De l’art de revisiter les arguments dits classiques pour leur insuffler une modernité désormais incontournable. Jérôme Bonnell entre à pas feutrés dans l’univers bourgeois des débuts du XX°. Ici, les paroles sont conformistes et sentencieuses, et c’est dans le langage du corps que s’expriment la soumission, l’humiliation mais aussi le refus et le courage. L’héritage du regard social critique d’un Balzac ou d’un Maupassant est implicite. La démarche du cinéaste, inspirée du roman Amours de Léonor de Récondo, tire son originalité dans l’intersectionnalité entre la condition sociale et la condition de genre. Les récits sur les déterminismes sociaux et sexués sont nombreux, ceux qui décrivent la confrontation entre eux sont rares. Quand une épouse et sa bonne sont abusées par le même homme et qu’elles se rencontrent, que se passe-t-il ?

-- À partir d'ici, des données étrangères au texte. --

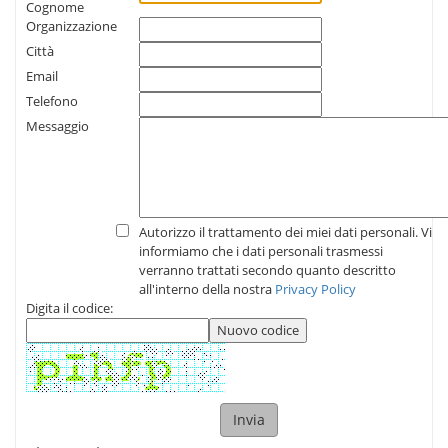
Cognome
with
Organizzazione
high
Città
quality
https://www.movadowatch.to/
.
Email
buy
Telefono
great
Messaggio
quality
https://www.movadowatches.to/
.
offer
1:1
https://luxuryreplicawatch.to/
.
design
Autorizzo il trattamento dei miei dati personali. Vi
inspiration
informiamo che i dati personali trasmessi
of
verranno trattati secondo quanto descritto
the
all'interno della nostra
Privacy Policy
new
Digita il codice:
women?
ˉs
luxurywatch
comes
from
the
star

Le postulat est riche de promesses scénaristiques. L’interprétation est portée par un duo d’actrices tout en finesse et en sororité (Galatea Bellugi et Louise Chevillote) avec un Swann Arlaud impeccablement pitoyable dans un contre-emploi. Près de dix ans après, la vague #Metoo continue d’infuser dans les récits. Jérôme Bonnel rappelle la condition subie des femmes aux siècles passés (quel que soit leur statut social) pour mieux fantasmer une indépendance, hier quasi impossible, aujourd’hui indispensable. – François Aymé
La Condition
Réalisateur(s) : Jérôme Bonnell
Acteur(s) : Swann Arlaud, Galatéa Bellugi, Louise Chevillotte, Emmanuelle Devos, Aymeline Alix
Genre(s) : comédie dramatique, Historique
Origine : France
Durée : 1h43
Synopsis : C'est l'histoire de Céleste, jeune bonne employée chez Victoire et André, en 1908. C'est l'histoire de Victoire, de l'épouse modèle qu'elle ne sait pas être. Deux femmes que tout sépare mais qui vivent sous le même toit, défiant les conventions et les non-dits.